Some Notes on Entrepreneurship
4 min readFeb 1, 2021
- Team Building: Build a world-class team, align the core values and have the end in mind (define Exit scenario). Define who brings what to the table and make it cross-functional.
- Vision and Culture: Clearly defined visions and goals are necessary to be successful. Every great company needs a fitting culture that often is the result of a clear vision statement, as you can´t hit a target you can’t see.
- Idea Scouting: This is an on-going process — use the SISP Principle (Search in Solution of a Problem). There are no bad ideas and this a great exercise to gain market knowledge as well as get a better feeling for markets. Copycat approach makes reduces the risks of uncertainty.
- Networking: Talk to a LOT of investors, founders, VC‘s etc. Be open-minded and tell them what your plans are, as someone knows someone else that could be of help. Do not hide your idea. Talk about it. Nobody will steal it, as there is a 95% probability that it‘s a stupid idea.
- Equity-split: Be generous to people that have skin in the game and can help/ have drive. Do not underestimate abilities of other people and look for hungriness (e.g. strong desire to be successful). Entry valuations are key and will have an immense impact on the bottom-line.

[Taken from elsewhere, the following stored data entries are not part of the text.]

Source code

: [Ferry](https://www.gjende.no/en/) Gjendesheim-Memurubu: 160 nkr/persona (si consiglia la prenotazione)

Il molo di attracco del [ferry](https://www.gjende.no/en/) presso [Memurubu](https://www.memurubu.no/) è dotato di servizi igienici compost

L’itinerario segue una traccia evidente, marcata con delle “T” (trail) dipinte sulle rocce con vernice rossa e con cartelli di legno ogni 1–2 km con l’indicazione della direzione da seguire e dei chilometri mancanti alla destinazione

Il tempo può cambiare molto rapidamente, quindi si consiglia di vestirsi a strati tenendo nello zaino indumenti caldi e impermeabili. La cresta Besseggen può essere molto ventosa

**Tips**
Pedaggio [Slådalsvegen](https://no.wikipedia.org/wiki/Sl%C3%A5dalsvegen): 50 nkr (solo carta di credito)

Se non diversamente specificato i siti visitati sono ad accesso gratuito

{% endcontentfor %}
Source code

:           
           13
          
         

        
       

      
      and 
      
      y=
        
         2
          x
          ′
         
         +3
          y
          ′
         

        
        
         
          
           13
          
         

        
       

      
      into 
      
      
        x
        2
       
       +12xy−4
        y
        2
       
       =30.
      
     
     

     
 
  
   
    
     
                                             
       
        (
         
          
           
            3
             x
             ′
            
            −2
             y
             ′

It is better to have 10% of something that is worth 800m than 40% of something that is worth nothing.
- Research: Once you have set-up these things and have found the right model, make sure to know literally everything about the market/problem/ customer.
- Customer Interviews: After understanding the market, draft some customer/ user profiles. Work that out in every detail. Find them through social media platforms: Twitter, LinkedIn, Facebook, Reddit etc. Reach out to them and interview them. Try to go as off-topic as possible. Customer interviews are more about learning than validating. Listen more than you talk. Read between the lines. The customer does not know what he wants, but he cannot hide what he needs.
- Launch: Start asap and launch as early as you can. Launch is not an one time event, but an on-going process (Product development cycle x Product dev interviews with early adopters). If you are not embarrassed by your first MVP, you are launching too late. Define minimum criteria for success for the business model to be validated. Keep in mind that paying customers are better than prospective customers. You know traction when you have it. Also, that holds true for product-market fit.
- Failure: Fail fast, fail often. The more often you fail, the better you will get. If you want to be successful then double your failure rate. If you’re scared to fail, do not start a business. Tough times never last, but tough people do — History never talks about quitters.
- Focus: To be successful and too launch at rocket speed, ruthless focus is necessary. Don’t let others distract you. Cut off toxic people that doubt you and your dreams. Read books and avoid news.
- Personal Growth: As an entrepreneur you are growing as a personality in direct proportion to your company. Sometimes, the company outgrows the founders after a couple of months (e.g. very capital-intensive businesses that require a high headcount and blitzscaling). You should put your ego aside and decide what is the best for the company. This is a very tough decision, but you have to stay objective.
- Growth: Whereas some companies need blitz-scaling to succeed (e.g. Airbnb, Paypal), some do not — so don’t force it. Chances that you crash your business are really high. Growth is the result of a great product and not it´s precursor.
- Finance: Be very thrifty with your cash resources and flip every penny twice. Poor cash management kills a lot of companies. Make sure that you have at least 12–16 months of runway for your venture, as your job is to build a great product and not fundraising/ investor reporting.
- Advisors & Mentors: Having a personal mentor, someone who is already there where you want to be and can guide you, is a short-cut to success. Better so, if you can organize and build a board of advisors for your venture that you can outreach to whenever you need help.
- Venture Capital: 9/10 of the current most successful companies are VC-backed. VC´s are bringing in network, expertise, capital and branding. Nowadays, it´s almost impossible to IPO a fully bootstrapped business. Getting funded by a top-notch VC is very competitive and almost only possible through an intro from someone else to these guys. Build a relationship with these investors beforehand, talk about your plans and always try to do them a favor first. One day you will come back to them.
- Y Combinator: The American seed money startup accelerator is known as the spearhead of all these startup programs. If you get funded by YC — great, keep going. If you get rejected — great, keep going.